United States

United States

Poor winds reduce revenues in America -- FPL Energy goes public on impact of wind resource variations

Wind strengths across Texas and the Midwest in the third quarter of the year were the lowest in 35 years, with wind plant operators across the region suffering an unexpected dip in revenues as a result. "The wind resource in virtually all of our regions was poor," says Armando Pimentel, chief financial officer of FPL Group, the corporate parent company of FPL Energy. "In fact, it was the lowest recorded wind resource in our database dating back to 1973."

The poor winds resulted in reduced quarterly earnings, down by about seven cents a share, the company says. In Texas, where FPL operates 2259 MW of its more than 5000 MW in the US, third quarter performance of its wind assets was just 72% of the projected long term average. In the first and second quarters, the same wind plants performed at 110% and 108% of projections.

The public release of the company's actual versus projected long term average performance of its wind plants on a quarterly basis is part of a new effort to share with investors the underlying resource-driven reasons for fluctuations in the financial performance of its wind plants. Around the world, wind plant performance projections are based on indices of the energy content of the wind, built up over a number of years for specific regions.

Poor correlation

"You may recall that we have said that the wind index was a reasonable approximation of the underlying resource available to our projects based on easily verifiable data from public reference towers, but that the correlation between the index and the actual output of the portfolio was not perfect," Pimentel says.

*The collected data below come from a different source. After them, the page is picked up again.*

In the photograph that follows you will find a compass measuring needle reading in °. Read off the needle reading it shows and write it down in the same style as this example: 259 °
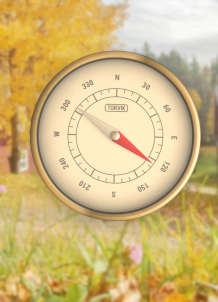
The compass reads 125 °
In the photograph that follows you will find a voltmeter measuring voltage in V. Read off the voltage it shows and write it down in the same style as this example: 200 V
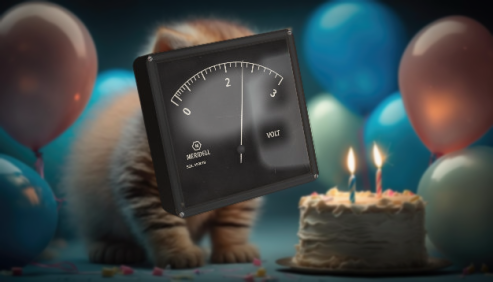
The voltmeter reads 2.3 V
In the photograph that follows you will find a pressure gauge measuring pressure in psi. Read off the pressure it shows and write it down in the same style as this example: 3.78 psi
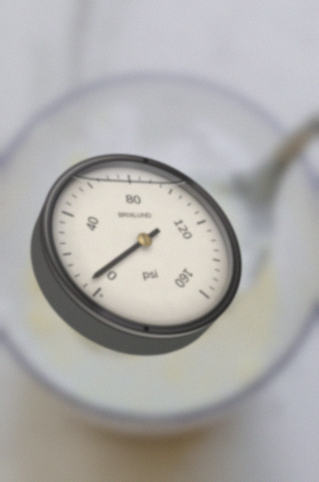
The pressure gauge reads 5 psi
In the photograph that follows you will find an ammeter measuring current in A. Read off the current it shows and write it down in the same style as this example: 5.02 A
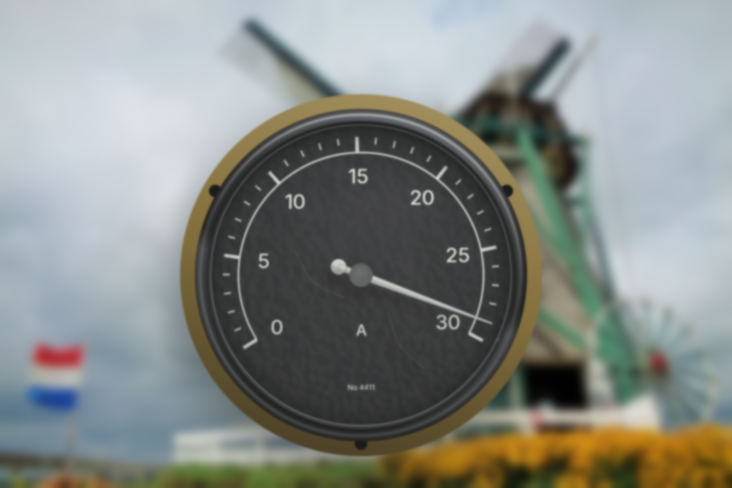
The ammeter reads 29 A
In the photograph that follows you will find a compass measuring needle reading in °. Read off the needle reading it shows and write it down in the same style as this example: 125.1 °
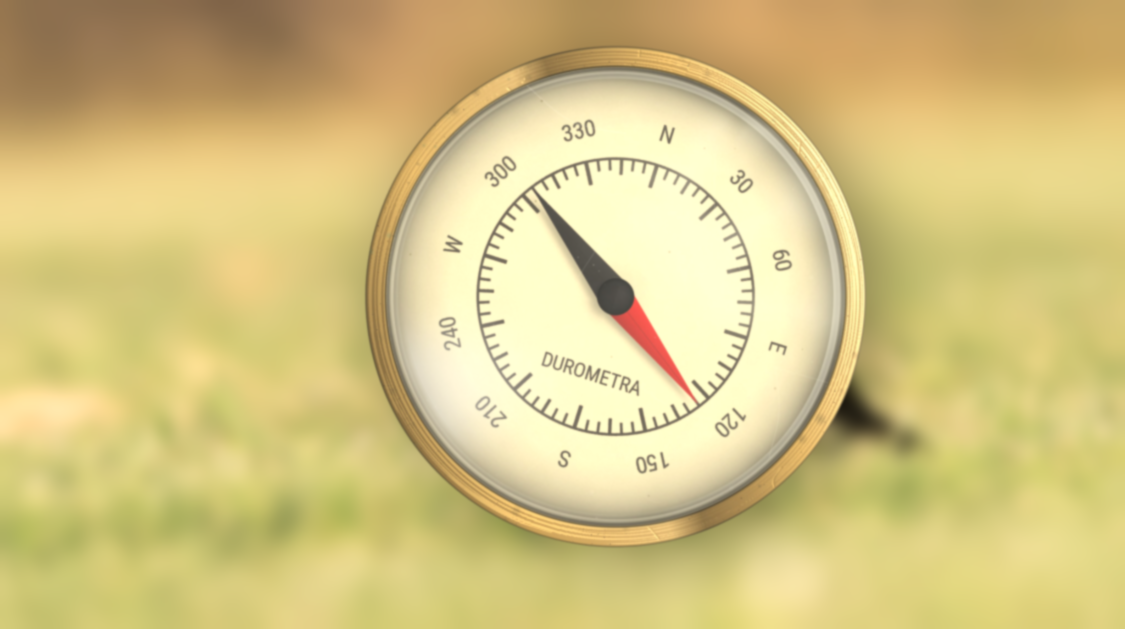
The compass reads 125 °
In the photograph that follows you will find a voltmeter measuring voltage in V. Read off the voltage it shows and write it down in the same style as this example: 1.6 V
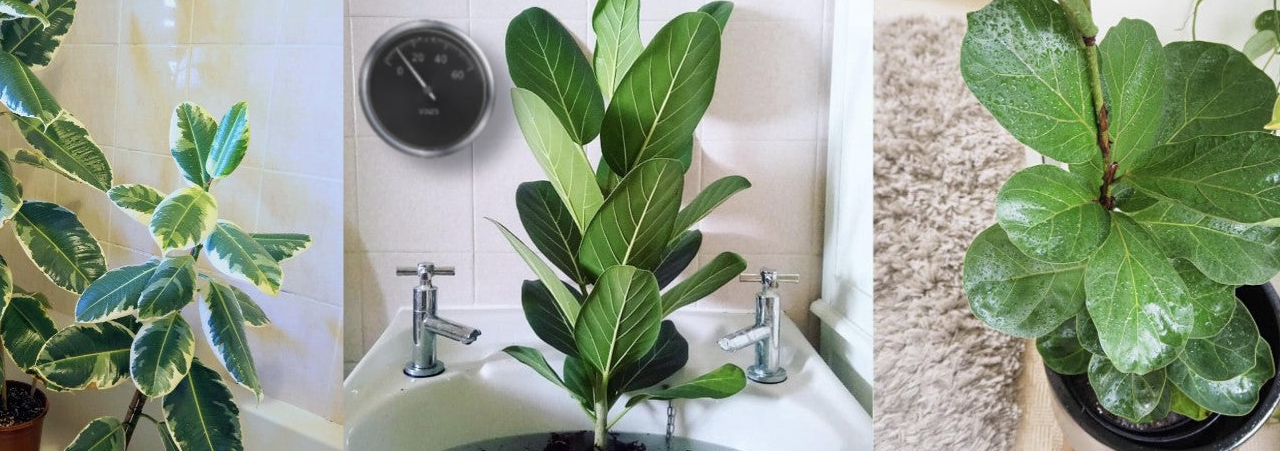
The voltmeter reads 10 V
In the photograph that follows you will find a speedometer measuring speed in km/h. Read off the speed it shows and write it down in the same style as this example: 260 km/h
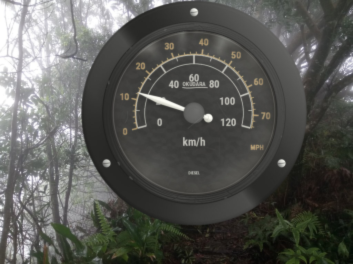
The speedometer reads 20 km/h
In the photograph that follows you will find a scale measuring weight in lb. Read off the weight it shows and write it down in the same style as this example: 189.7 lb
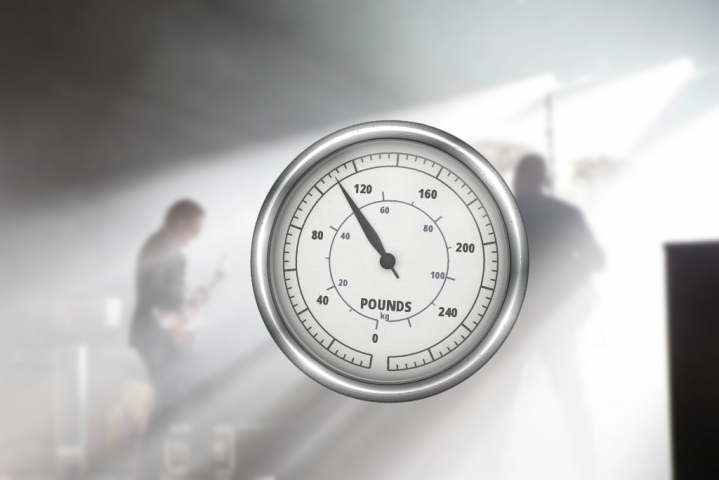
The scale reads 110 lb
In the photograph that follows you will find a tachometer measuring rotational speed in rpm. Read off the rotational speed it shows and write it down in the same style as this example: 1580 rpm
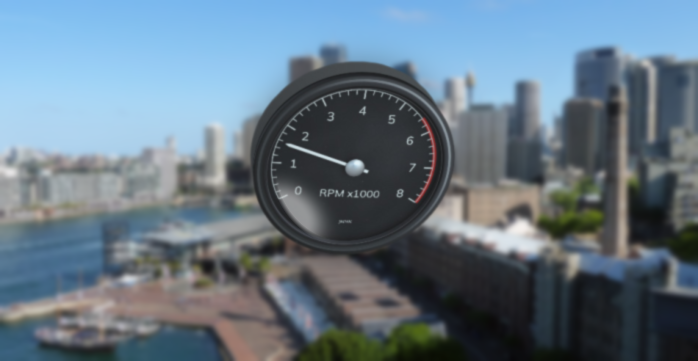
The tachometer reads 1600 rpm
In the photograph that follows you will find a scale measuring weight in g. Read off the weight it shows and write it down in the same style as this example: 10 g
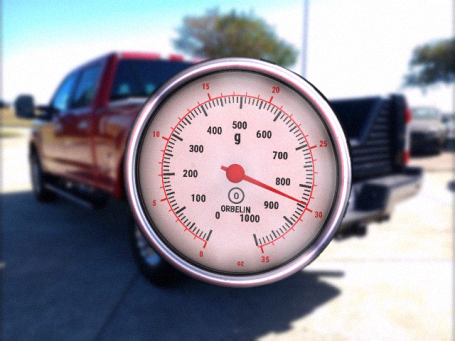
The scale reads 840 g
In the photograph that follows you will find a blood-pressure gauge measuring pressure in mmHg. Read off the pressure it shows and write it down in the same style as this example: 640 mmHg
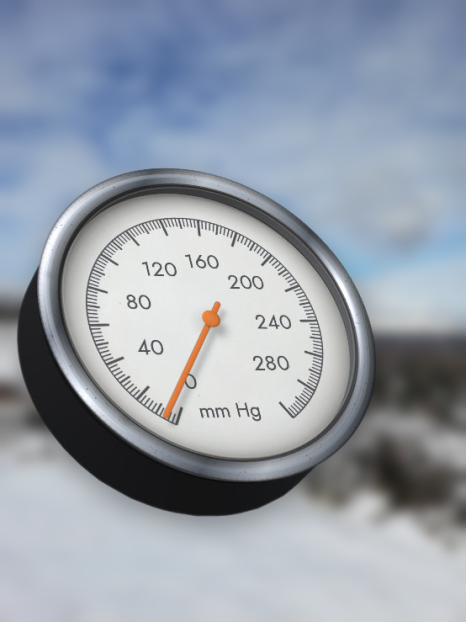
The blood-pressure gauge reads 6 mmHg
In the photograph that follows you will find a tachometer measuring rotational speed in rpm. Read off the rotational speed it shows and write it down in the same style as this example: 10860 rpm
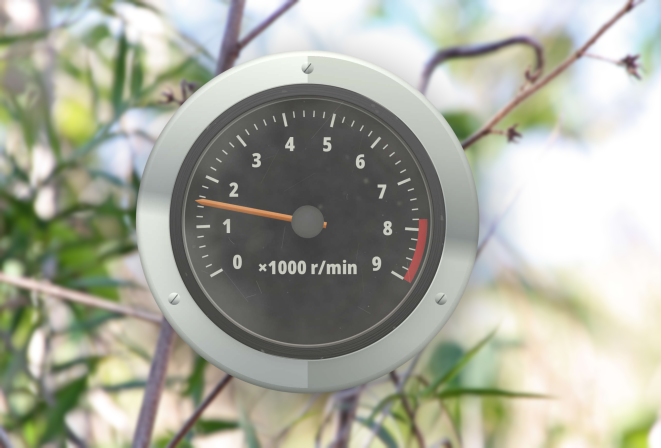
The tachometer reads 1500 rpm
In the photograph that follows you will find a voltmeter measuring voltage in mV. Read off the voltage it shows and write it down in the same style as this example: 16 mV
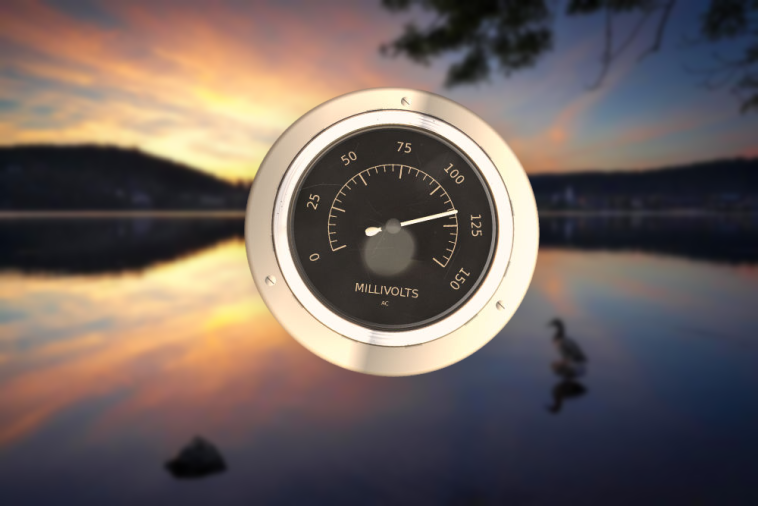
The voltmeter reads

Pascal Storck, chief operating officer of meteorological consultancy 3tier, was watching the same public reference towers, which are mostly at airports. He confirms a "notable absence of wind" in the period. 3tier forecasts wind for about 7500 MW of wind plants, usually providing the data to both generators and to grid operators.

"It was less windy this year than in previous years. The takeaway from that is that wind has to be read as an energy resource, not a capacity resource. There will be fluctuations in wind energy output," says Storck. He admits it should be an obvious fact for an inherently variable energy resource, but explains that it is sometimes still a new concept to professionals from the thermal power markets or the financial markets dealing with wind for the first time.

Storck says that a big downturn in wind resources in a particular quarter or a certain year is part of normal seasonal fluctuations that have not always been taken as seriously as they should be by wind developers. "We started seeing this with our early wind work. People were basically trying to sweep it under the rug and say it wasn't a big deal, but we said, wait a second. It's a lot bigger deal than the industry as a whole is trying to portray. And we're now starting to see that realisation come around now," he insists.

Based in Washington State, 3tier has long seen the cycles of how high and low snowpack in the mountains affects the region's many hydropower plants. "We often tell clients that nobody would build a hydro facility for $500 million based on one year of precipitation measurements because they understand the impacts of more or less rain, but it's pretty much standard practice in the wind energy industry that, hey, one year of data is good enough, let's build the thing."

Proper due diligence

For a time now, production of electricity across America's fleet of wind projects has generally not lived up to expectations. The underperformance has been more marked in the United States than seen in Europe over the same timeframe, where wind indices contain more years of data and are thus more robust. Part of the reason for the poorer performance in America may be the result of hasty wind studies that did not fully account for seasonal fluctuations in wind, says Storck.

"There's an air of speculation to this, part of that was that the money was cheap and available so off we were building these wind projects. I think what we'll see now with the tightening of the capital markets is that there's going to be a lot more emphasis on proper due diligence and many more eyes on that due diligence," says Storck.